BRUSSELS – Trade in euro zone shops was weaker than expected in February, raising doubts about how quickly the euro zone can recover from recession.
The retail trade volume for the 17 countries using the euro fell 0.3 percent month-on-month, data from the EU statistics office Eurostat showed on Friday.
Economists polled by Reuters had forecast a fall of 0.2 percent month on month. The statistics office also revised down January's retail trade volume to a monthly rise of only 0.9 percent from a previous 1.2 percent.
The fall in retail trade volume shows weak consumer demand in the euro zone, which is trying to claw its way out of recession this year, against a slumping economy and three years of a debt crisis.
Taken as a whole, the euro zone's economy is to contract 0.3 percent this year, the European Commission forecasts, but there is a growing divergence between the relatively healthy German economy and the rest of Europe.

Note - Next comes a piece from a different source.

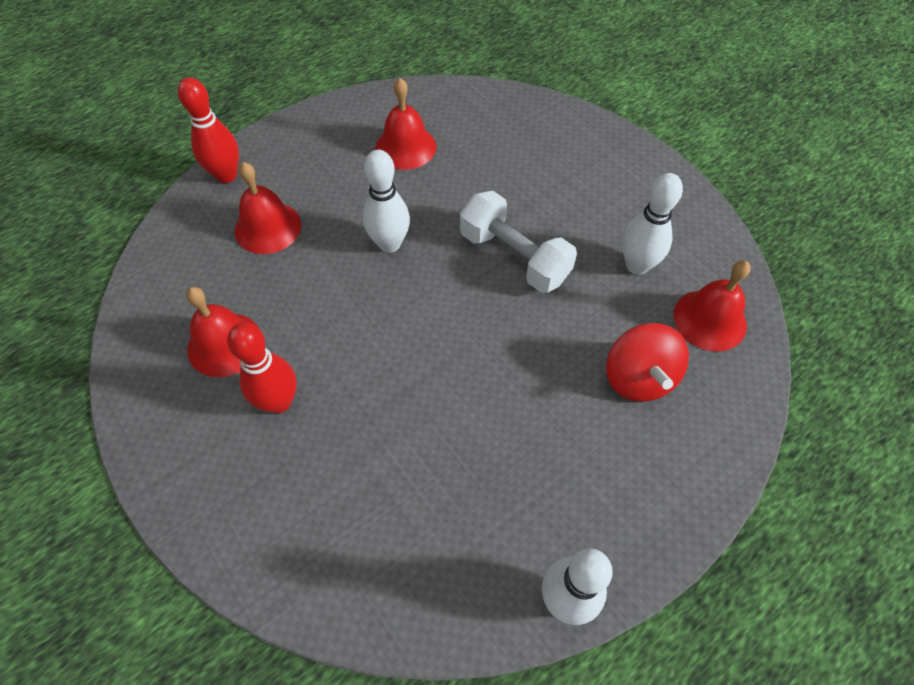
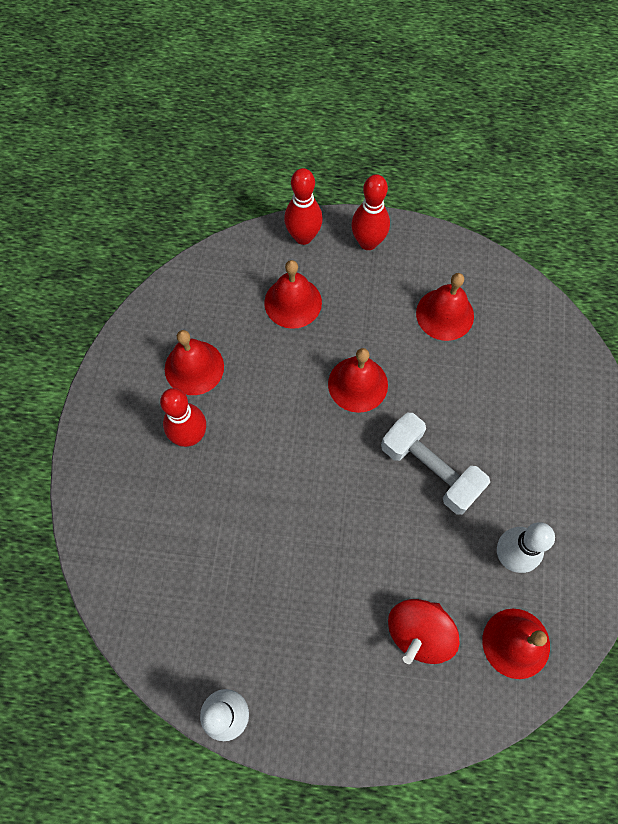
camera: 45 degrees right, 10 degrees up
white bowling pin [363,150,410,253] -> red bell [328,348,388,413]
white dumbbell [460,191,577,293] -> white dumbbell turned 45 degrees counterclockwise [381,413,490,515]
none -> red bowling pin [351,174,390,250]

Trade at French shops dropped off significantly between January and February, with retail sales decreasing 2.2 percent. Some analysts have dubbed the country Europe's "sick man" as its economy struggles to eke out growth this year.
Retail sales in Belgium, Slovenia, Slovakia and Finland also turned negative in February from growth in January.
On an annual basis, euro zone sales fell in February by 1.4 percent, less than expectations of a fall of 1.8 percent. But Eurostat revised January's annual figure down to a deeper fall of 1.9 percent from a previous fall of 1.3 percent.
Retail trade in countries undertaking austerity measures to shore up public finances was hit hard compared to last year, with Spain posting a 9.7 percent drop in volume, and Portugal showing a fall of 5.3 percent.